L’arco narrativo è compreso tra il 1981 e il 1982, anche se il film inserisce vari flashback sull’infanzia di Bruce, concentrandosi in particolare sul difficile rapporto col padre Douglas (Stephen Graham). È un elemento piuttosto ricorrente nei biopic musicali: se pensiamo a Shine, Walk the Line, Love & Mercy e Better Man, il dialogo con la figura paterna è spesso fonte di ansie e conflitti che si riverberano fino alla vita adulta. Nel 1981, Bruce Springsteen (Jeremy Allen White) ha 32 anni, ed è costantemente in lotta con la propria linea ereditaria maschile, della quale teme di ricalcare le orme: il padre alcolizzato trascorreva le serate al bancone di un bar, e il piccolo Bruce veniva mandato dalla madre Adele (Gaby Hoffmann) a recuperarlo. Nulla di tutto questo, però, si riflette sul palcoscenico, dove Bruce si esibisce sempre con straordinaria energia; lo vediamo bene all’inizio del film, quando canta Born to Run davanti a una folla delirante.

Tuttavia, il Boss ama la vita tranquilla: prende casa nel natio New Jersey, lontano dal caos di New York City, e si fa consegnare un portastudio – registratore portatile a quattro piste – dall’ingegnere del suono Mike Batlan (Paul Walter Hauser). La Columbia spinge per un nuovo album, ma Bruce non ha fretta, deve chiarirsi le idee, protetto dal manager e confidente Jon Landau (Jeremy Strong). La qualità del portastudio però è scarsa: incide su audiocassette, e la camera da letto non è certo uno studio di registrazione. «Non si tratta di catturare suoni, ma idee» si giustifica Bruce, che in questo modo insolito registra Nebraska, il suo album più acustico e tormentato. Springsteen: Liberami dal nulla ruota proprio intorno a questo disco, l’opera con cui Bruce esorcizza non soltanto i suoi demoni, ma quelli dell’America intera: un paese di colletti blu in cerca di salvezza, dove la classe lavoratrice vede sfumare sistematicamente le proprie ambizioni. Del resto, Springsteen è sempre stato il cantore della working class, l’America degli ultimi, relegata in province desolanti e dimenticate; un contesto che lui stesso non ha mai rinnegato, nonostante il successo.
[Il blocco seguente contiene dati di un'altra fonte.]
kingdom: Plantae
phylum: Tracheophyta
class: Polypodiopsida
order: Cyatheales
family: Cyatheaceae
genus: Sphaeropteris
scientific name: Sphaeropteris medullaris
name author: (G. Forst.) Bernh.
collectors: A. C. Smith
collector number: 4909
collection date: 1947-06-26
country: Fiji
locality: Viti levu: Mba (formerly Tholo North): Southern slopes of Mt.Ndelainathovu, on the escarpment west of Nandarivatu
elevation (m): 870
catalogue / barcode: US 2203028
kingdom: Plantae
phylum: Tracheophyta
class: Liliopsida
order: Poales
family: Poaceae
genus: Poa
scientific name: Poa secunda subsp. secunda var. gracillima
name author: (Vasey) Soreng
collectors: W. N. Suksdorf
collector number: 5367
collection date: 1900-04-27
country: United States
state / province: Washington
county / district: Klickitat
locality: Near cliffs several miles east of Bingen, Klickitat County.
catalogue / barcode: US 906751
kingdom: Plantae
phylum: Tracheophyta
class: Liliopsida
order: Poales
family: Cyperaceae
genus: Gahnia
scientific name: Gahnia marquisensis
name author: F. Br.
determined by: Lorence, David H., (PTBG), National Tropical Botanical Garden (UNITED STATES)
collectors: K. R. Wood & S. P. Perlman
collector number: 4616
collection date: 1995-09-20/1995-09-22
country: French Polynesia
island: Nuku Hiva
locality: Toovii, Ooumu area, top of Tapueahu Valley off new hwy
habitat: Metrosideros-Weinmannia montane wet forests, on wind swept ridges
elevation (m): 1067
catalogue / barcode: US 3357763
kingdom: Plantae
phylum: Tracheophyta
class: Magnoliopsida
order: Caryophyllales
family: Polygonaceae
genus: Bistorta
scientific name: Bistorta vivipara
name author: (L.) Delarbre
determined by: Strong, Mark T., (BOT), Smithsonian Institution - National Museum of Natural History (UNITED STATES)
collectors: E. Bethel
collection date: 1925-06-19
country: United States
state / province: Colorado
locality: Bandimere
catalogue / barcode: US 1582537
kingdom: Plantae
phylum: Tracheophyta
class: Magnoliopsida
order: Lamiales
È qui che Scott Cooper dà il meglio di sé. Regista commerciale con ambizioni d’autore, Cooper mette in scena la dualità dell’artista, alle prese sia con le difficoltà della creazione (e i risvolti tecnici dell’incisione su cassetta) sia con gli impulsi della vita privata. Bruce comincia a frequentare Faye Romano (Odessa Young), sorella di un suo vecchio compagno di scuola, e nel rapporto tra i due – a cui si aggiunge la figlioletta di lei – c’è una tenerezza che ricorda i brevi momenti di felicità di Drive o Come un tuono. Purtroppo, il peso dell’eredità paterna torna a farsi sentire, e spinge il Boss ad autosabotarsi, come capita spesso con i traumi infantili. In tal senso, la seconda parte è quella più convenzionale, costretta a pagare pegno ai codici del biopic: c’è la scena in cui Springsteen incide Born in the U.S.A., e Landau fa la faccia compiaciuta perché ha capito che stanno scrivendo la Storia; ci sono le intemperanze del genio e la discesa nel gorgo della depressione, fino alla rinascita umana e musicale. L’unica eccezione allo schema – e qui bisogna riconoscere al film una certa onestà – è la non completa riconciliazione con gli affetti, al contrario di quanto avviene altrove.

Il risultato è comunque un solido film concepito per gli Oscar, dove brillano soprattutto le interpretazioni di Jeremy Allen White (alla sua consacrazione definitiva) e Jeremy Strong, che si conferma un attore di gran classe. Allo stesso tempo, è anche un film che ravvisa il più ampio humus culturale in cui si è sviluppata la musica di Springsteen, tra i racconti di Flannery O’Connor (che hanno ispirato l’album The River) e capolavori del cinema americano come La morte corre sul fiume e La rabbia giovane. D’altronde, l’heartland rock del Boss è inscindibile dalle opere che hanno raccontato il ventre nascosto dell’America, la sua disperazione e i suoi tentativi di rivalsa.